Remember, projects are called _organizations_ or _groups_ in the CKAN API documentation.

### project_list

http://docs.ckan.org/en/ckan-2.6.5/api/index.html#ckan.logic.action.get.organization_list

In [None]:
# https://datahub.h2awsm.org/api/3/action/project_list
response = requests.get(action('project_list'), 
                        headers=get_headers)

projects = response.json()['result']

print(json.dumps(projects, indent=2))

### project_list_for_user

Alternatively use `project_list_for_user` to get a list of projects with premission to preform a given action.

http://docs.ckan.org/en/ckan-2.6.5/api/index.html#ckan.logic.action.get.organization_list_for_user

In [None]:
params = {'permission': 'create_dataset'}

# https://datahub.h2awsm.org/api/3/action/project_list_for_user
response = requests.get(action('project_list_for_user'), 
                        headers=get_headers, 
                        params=params)

(Raw records)
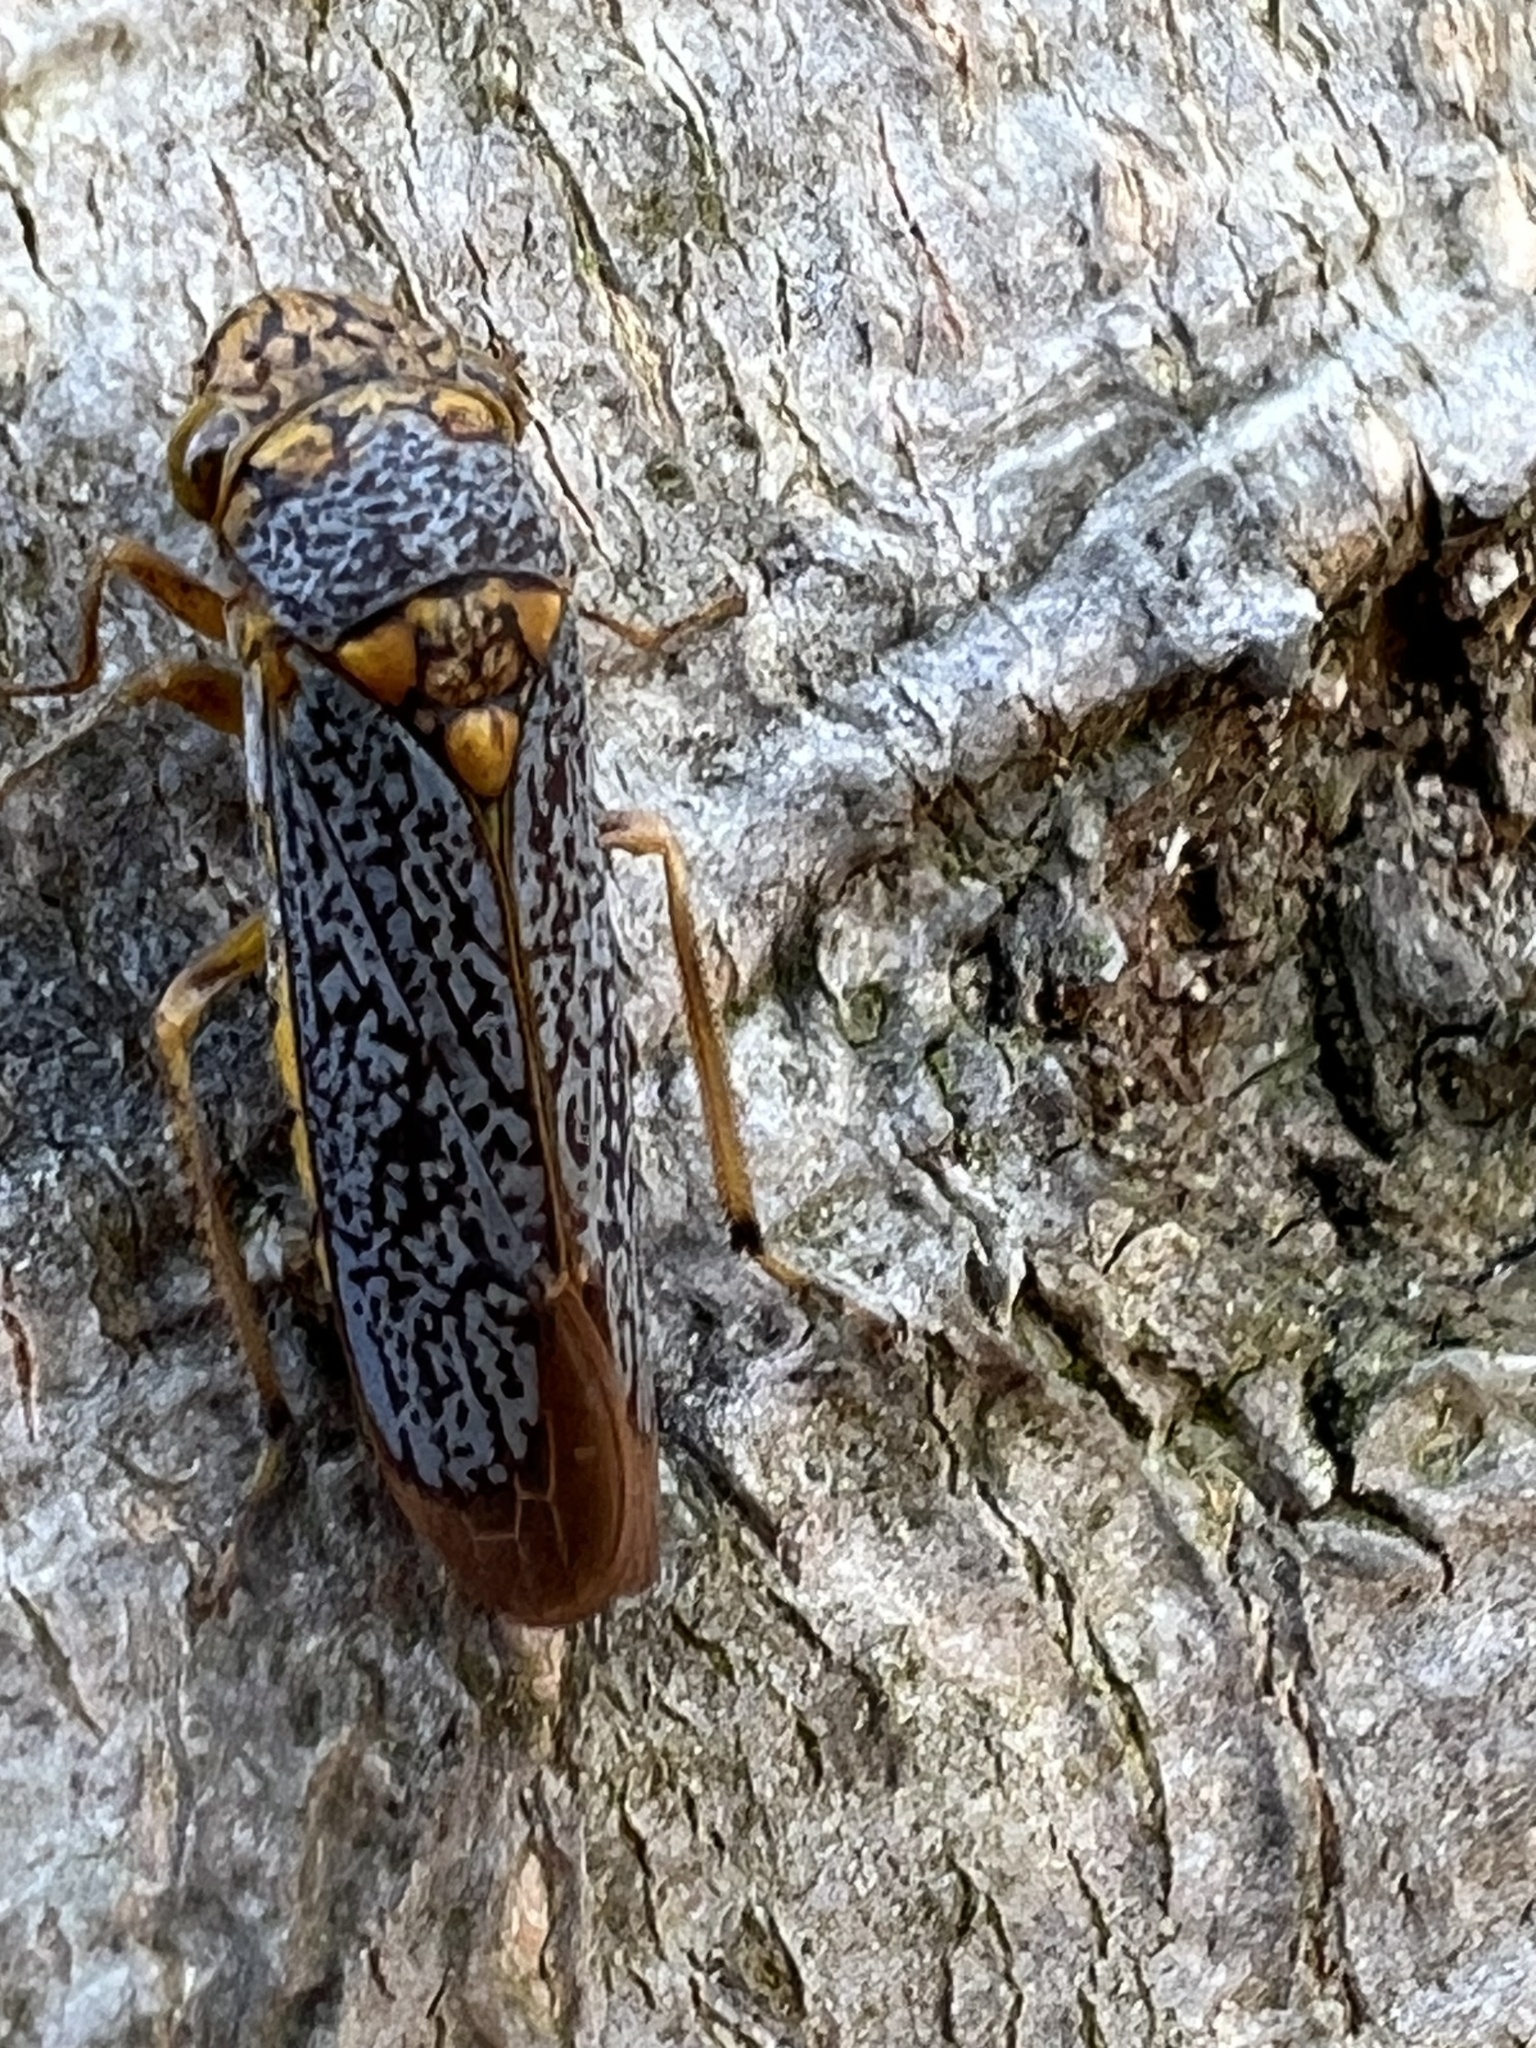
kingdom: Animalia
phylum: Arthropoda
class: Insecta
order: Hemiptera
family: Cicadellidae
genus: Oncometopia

---

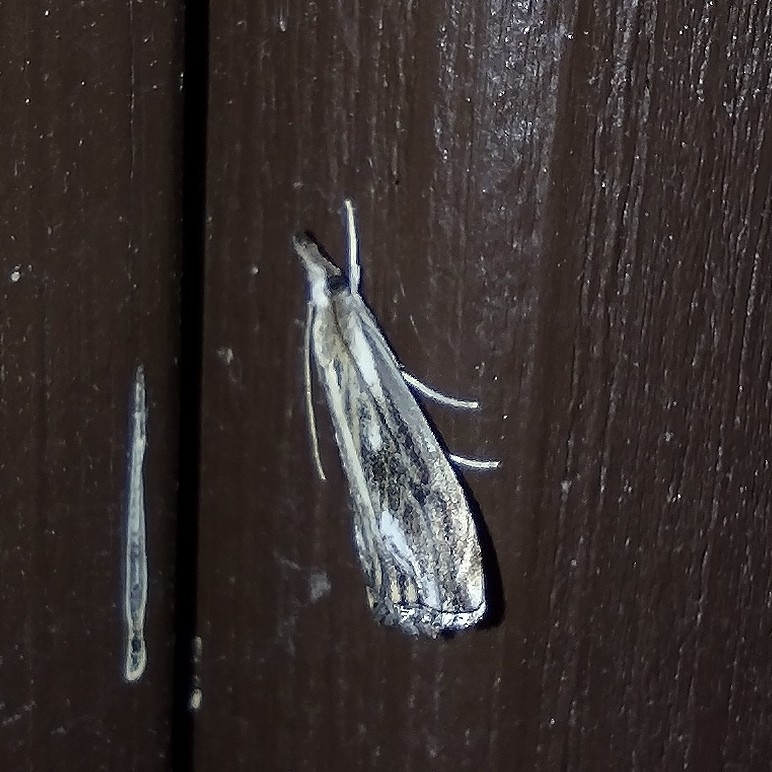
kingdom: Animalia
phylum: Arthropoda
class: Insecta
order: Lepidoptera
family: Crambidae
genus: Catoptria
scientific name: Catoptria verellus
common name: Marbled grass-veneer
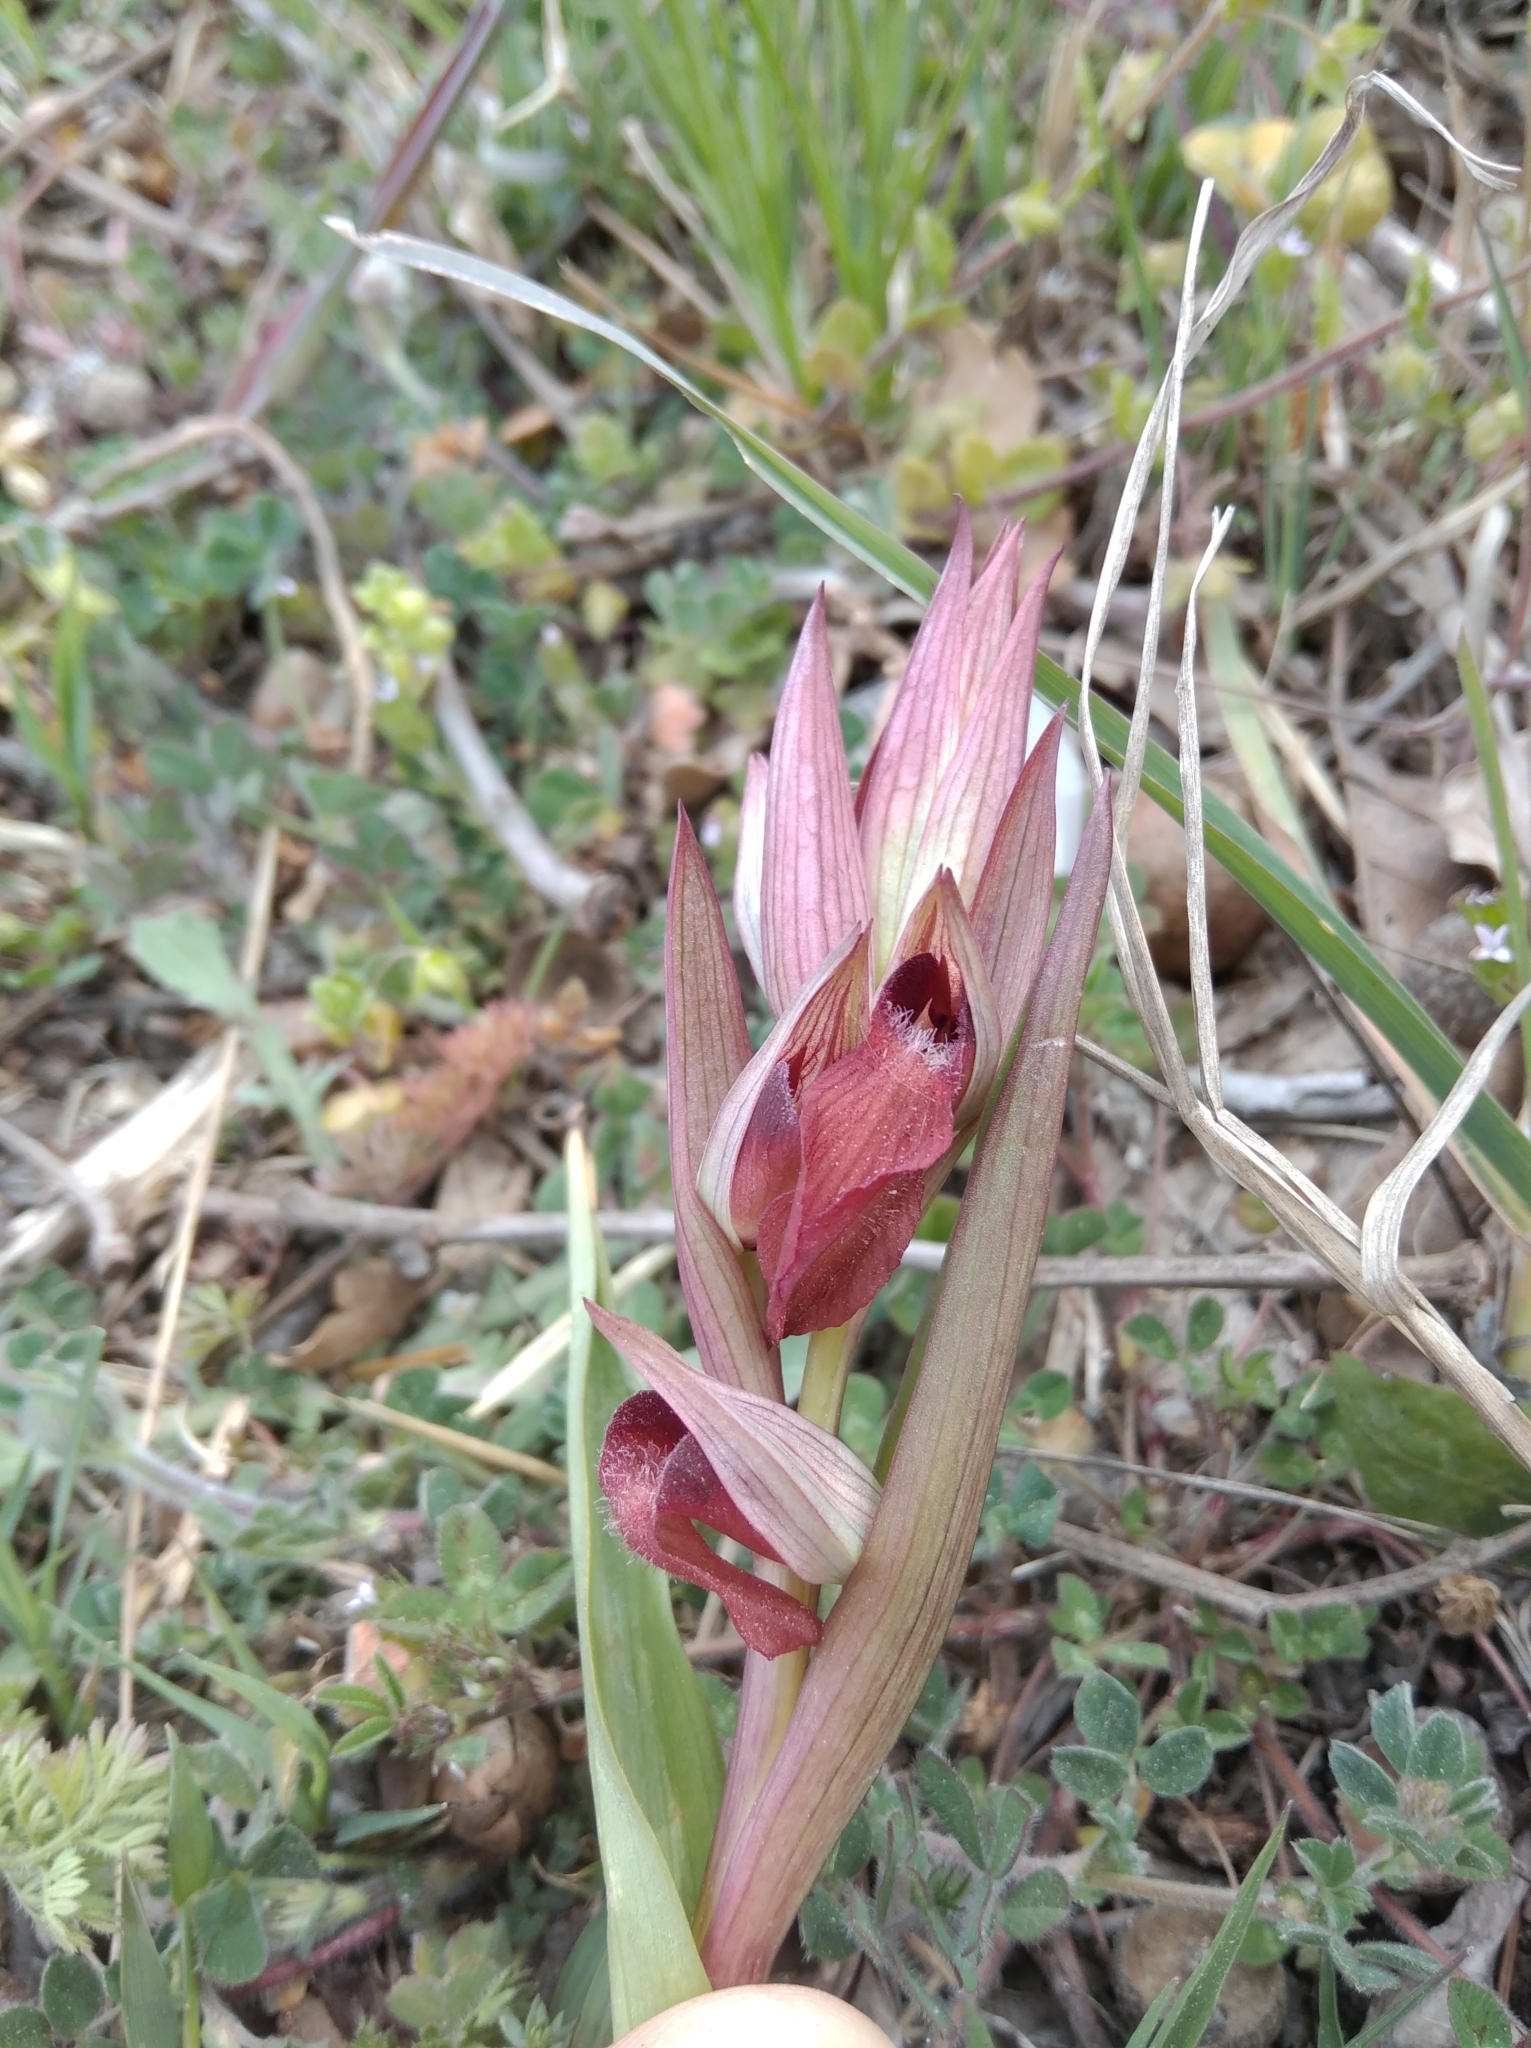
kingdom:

--

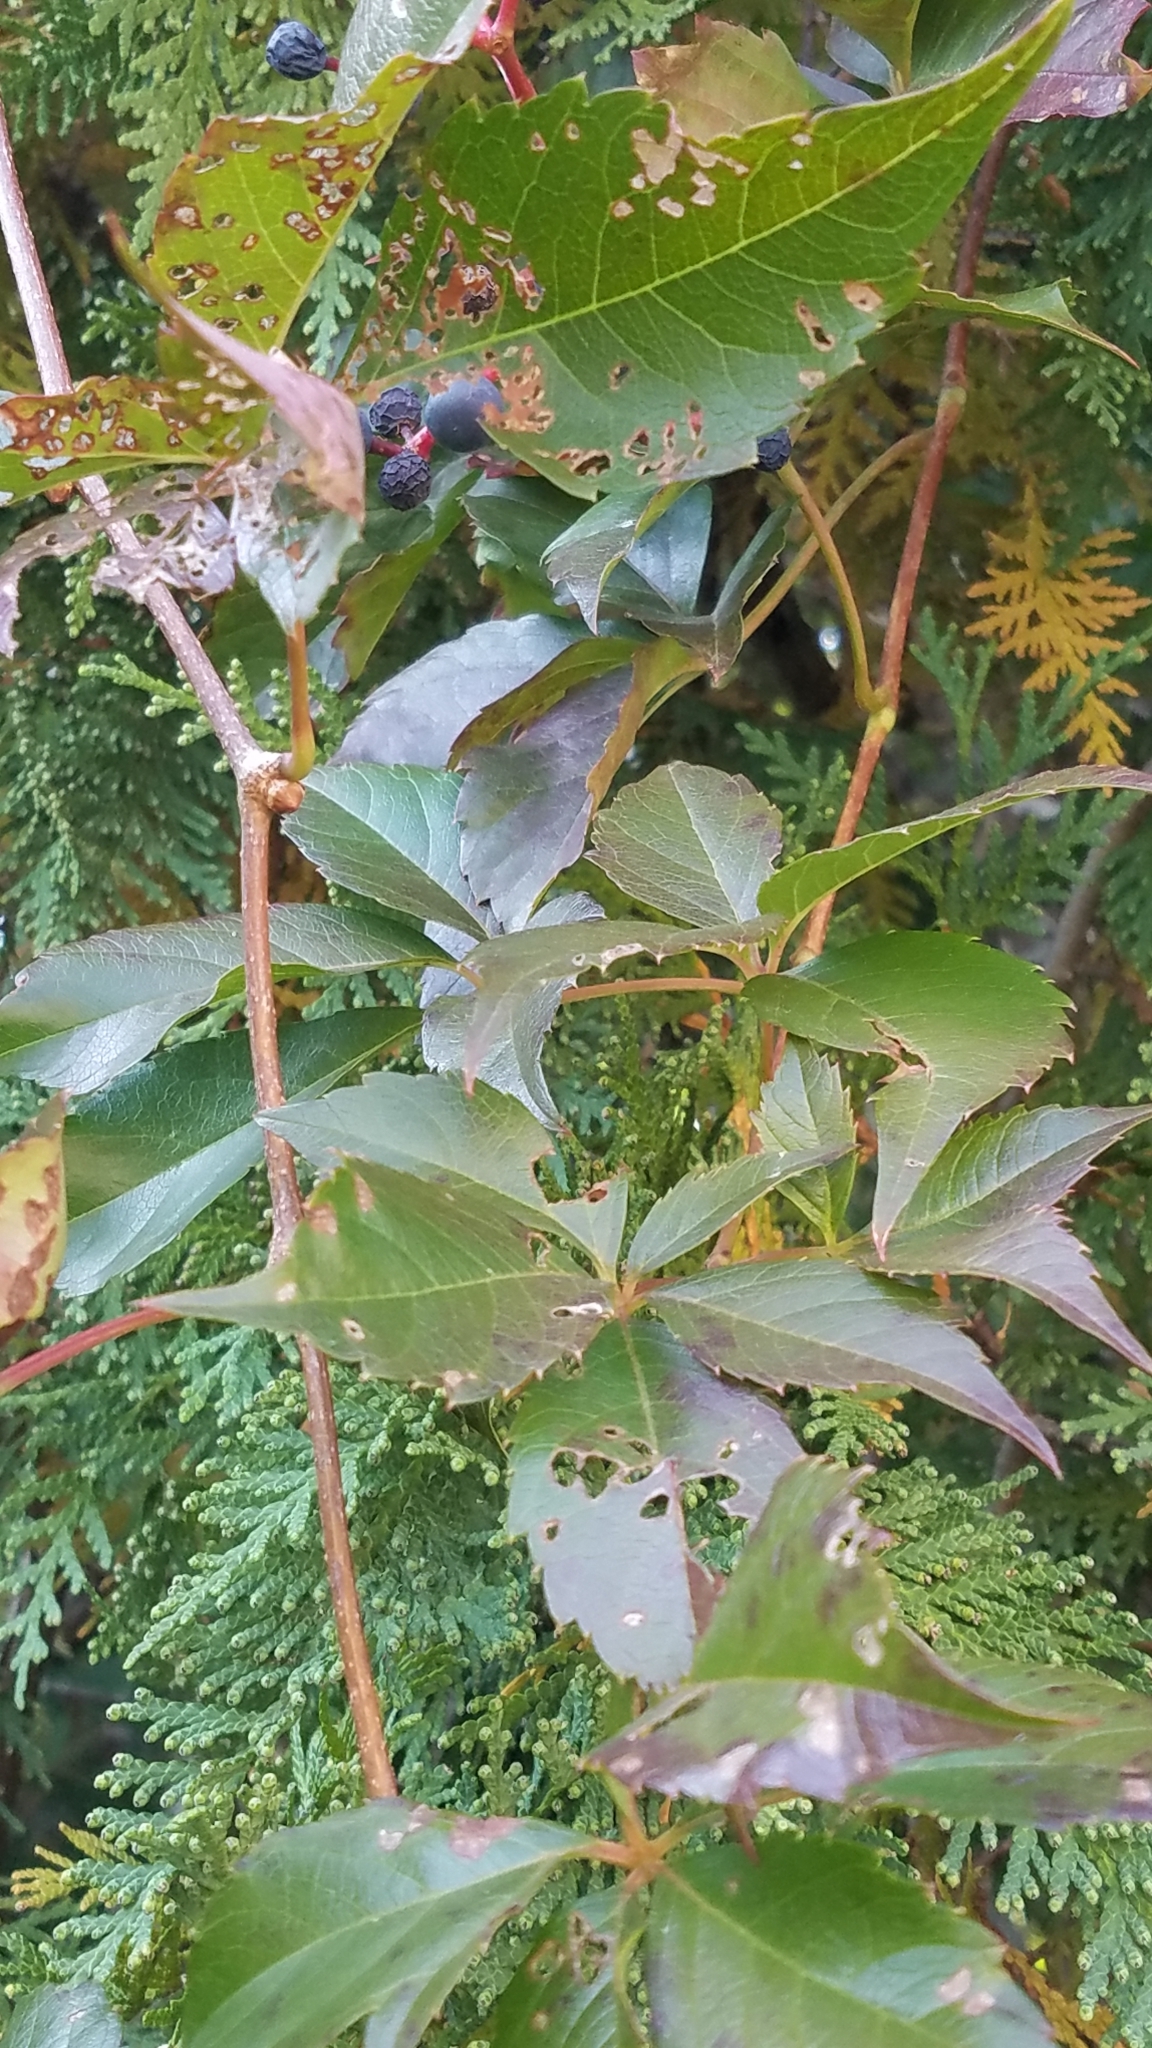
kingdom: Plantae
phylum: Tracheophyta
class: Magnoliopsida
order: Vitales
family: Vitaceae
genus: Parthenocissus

- Instructions to follow:
Answer these questions about the CKAN API text:
(a) What two names does the CKAN API documentation use for projects?
(b) Which CKAN version appears in the documentation links?
(c) What value is assigned to the 'permission' parameter?

- Solution for this problem:
(a) Organizations or groups.
(b) 2.6.5.
(c) create_dataset.